Not to mention, anyone pouring a drink is expected to have certification.

“He can’t even serve himself a beer because he doesn’t have a food handler’s license,” Burch said about one of the members in the Post. “And he has a Medal of Honor.”

This all started about two years ago, Burch said, when an inspector told him the location needed to file for a food establishment license because it serves ice.

When Burch got a food establishment license, inspectors told him he needed food handlers’ licenses.

After he got a food handler’s license, they told him he would be held to the same standards as restaurants in the city.

It’s gotten so bad, Burch said, that inspectors threatened to shut down the post when he told them he didn’t have authorization to unlock a gun cabinet for them to search.

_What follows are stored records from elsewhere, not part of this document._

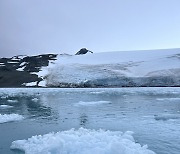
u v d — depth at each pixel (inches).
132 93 1432.1
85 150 297.1
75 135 354.3
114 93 1456.7
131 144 321.7
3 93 1569.9
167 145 356.8
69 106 845.8
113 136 349.4
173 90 1669.5
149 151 299.4
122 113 671.1
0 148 350.6
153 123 522.6
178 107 779.4
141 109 745.6
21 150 338.3
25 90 1908.2
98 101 951.0
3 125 518.3
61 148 302.2
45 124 528.4
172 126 488.4
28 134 438.0
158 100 1002.7
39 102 989.2
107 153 285.9
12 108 803.4
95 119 582.2
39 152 300.2
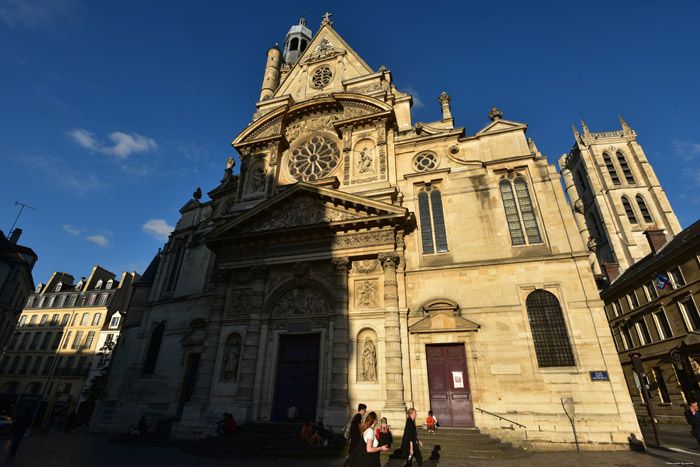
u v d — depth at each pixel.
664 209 58.62
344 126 25.28
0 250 29.95
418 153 23.95
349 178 23.66
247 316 21.52
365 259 20.84
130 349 28.11
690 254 26.22
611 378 16.02
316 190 21.92
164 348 25.86
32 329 56.88
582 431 15.41
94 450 16.41
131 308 30.41
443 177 22.45
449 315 18.53
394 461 12.92
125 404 25.38
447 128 25.39
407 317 19.09
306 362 19.97
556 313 17.80
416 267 20.25
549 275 18.45
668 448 14.76
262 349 20.36
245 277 22.72
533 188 20.81
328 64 30.70
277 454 14.23
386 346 18.20
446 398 17.38
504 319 18.06
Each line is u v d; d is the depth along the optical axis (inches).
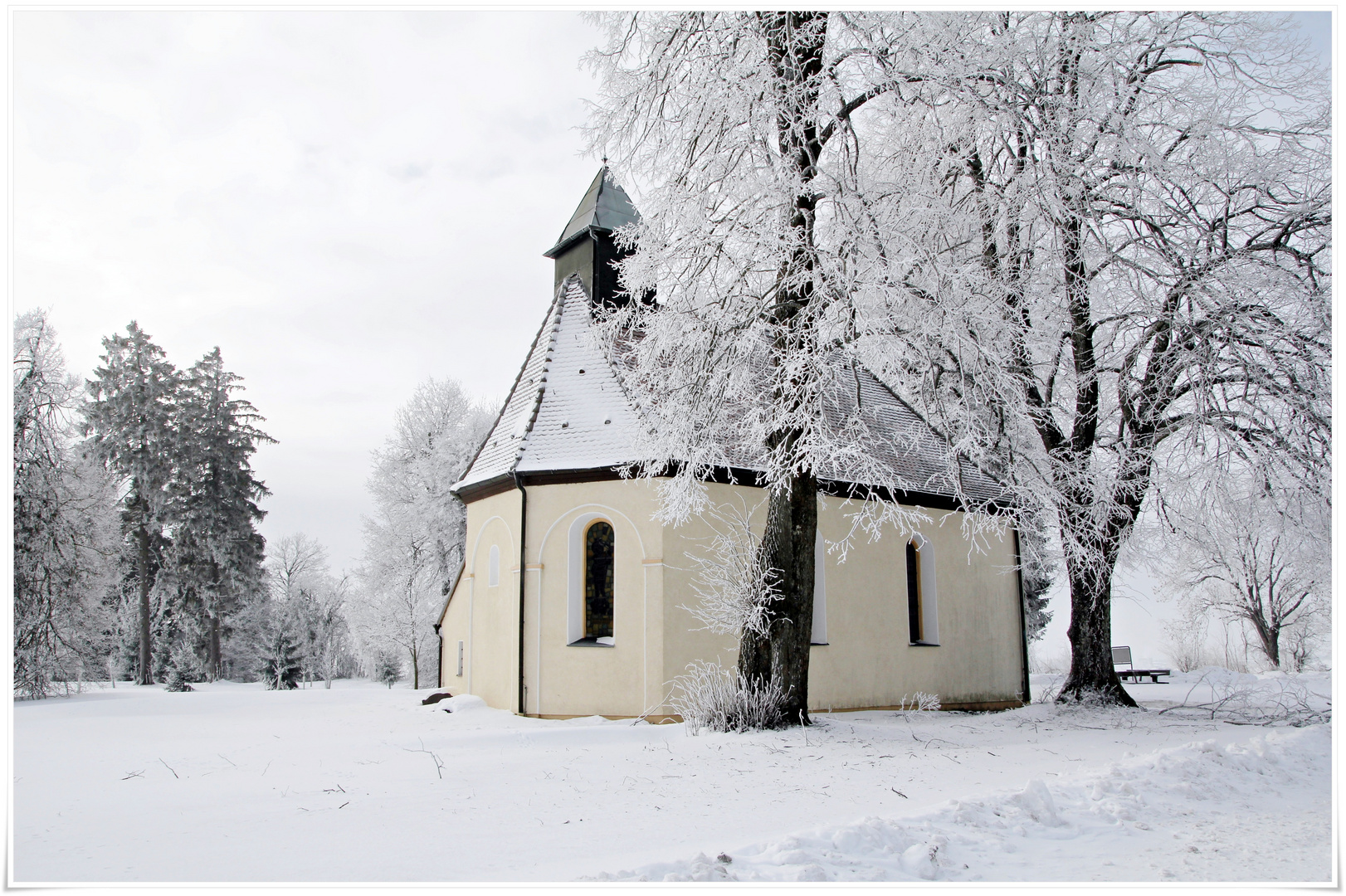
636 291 550.3
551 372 733.9
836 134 515.8
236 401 1895.9
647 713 603.8
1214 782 309.7
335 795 317.1
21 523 952.3
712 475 639.1
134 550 1729.8
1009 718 613.9
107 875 207.3
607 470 641.0
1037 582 1405.0
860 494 724.0
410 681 1683.1
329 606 2089.1
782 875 191.5
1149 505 644.1
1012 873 203.5
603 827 261.0
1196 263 612.1
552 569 650.8
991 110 534.9
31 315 1000.9
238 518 1838.1
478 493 739.4
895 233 476.7
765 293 504.7
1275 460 581.3
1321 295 576.7
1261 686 710.5
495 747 458.6
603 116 561.9
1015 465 610.5
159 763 407.2
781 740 448.5
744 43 511.5
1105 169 615.8
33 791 334.0
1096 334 696.4
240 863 218.4
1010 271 610.9
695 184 521.0
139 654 1732.3
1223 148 604.7
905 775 359.3
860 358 514.3
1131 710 634.2
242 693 1037.8
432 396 1536.7
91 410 1710.1
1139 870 207.2
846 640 705.6
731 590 536.4
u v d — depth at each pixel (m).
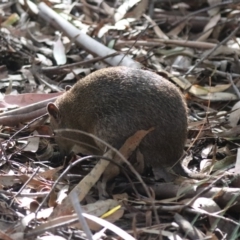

Now it’s come to a head, with almost $5,000 owed, local politicians are stepping in with legislation and encouraging Burch to stand his ground by not paying the fines.

State Senator Joe Addabbo (D-Howard Beach) and Assemblyman Michael Miller (D-Woodhaven) have introduced a bill on the state level that would give veterans posts 120 days to correct health violations before any fine is levied.

“Groups like the American Legion serve an incredibly important role for our veterans – giving them a voice, a presence, camaraderie, and a vital network of social and support services,” Addabbo said in a statement. “Veterans have already paid their debt to the city and nation. They should be treated with respect, and differently, from other establishments.”

Meanwhile, Councilwoman Karen Koslowitz (D-Forest Hills) is fighting on the city level.

She plans on introducing legislation exempting religious, fraternal and charitable organizations from getting food handlers’ licenses if they don’t actually prepare food there.

This would lift an undue burden on establishments like the Forest Hills post, a spokesman for Koslowitz said.

Congressman Bob Turner (R-Queens) has even been in touch with Burch. Turner recently awarded a Bronze Star to one of the post’s 300 members and said a call to his office should’ve been one of the first Burch made.

The chairman is worried this isn’t an isolated incident though and veterans throughout the city could be suffering the same fate he is but without the help.

“What I say is that I know everybody and [the city is still] doing it to me. What about the poor veteran who doesn’t have the connections I have?” Burch asked.

The Department of Health and Mental Hygiene maintains that it’s just following policy and requiring a food service permit the same way it would anywhere else that serves food or drinks.

“The American Legion is full of heroes who put their lives on the line to defend democracy, but they must still have a permit, allow inspections and pay fines,” Chanel Caraway, a deputy press secretary said.

Department representatives did not answer whether there are other American Legion Posts in the city graded the same way, but there were no others listed in their online restaurant database.

There was also a single Veterans of Foreign Wars establishment listed with an A grade.

Burch said he isn’t trying to skirt fines, he simply feels trapped and tricked by the city because he continually followed directions but was always penalized for something new.

“We’re in rough shape right now,” he said. “We’re waiting for what’s going to happen next.”

It’s new for him, feeling alienated from his own establishment, he said.

“I’ve been here for 25 years, and in 25 years I’ve never had it,” Burch said. “It’s discouraging, you know?”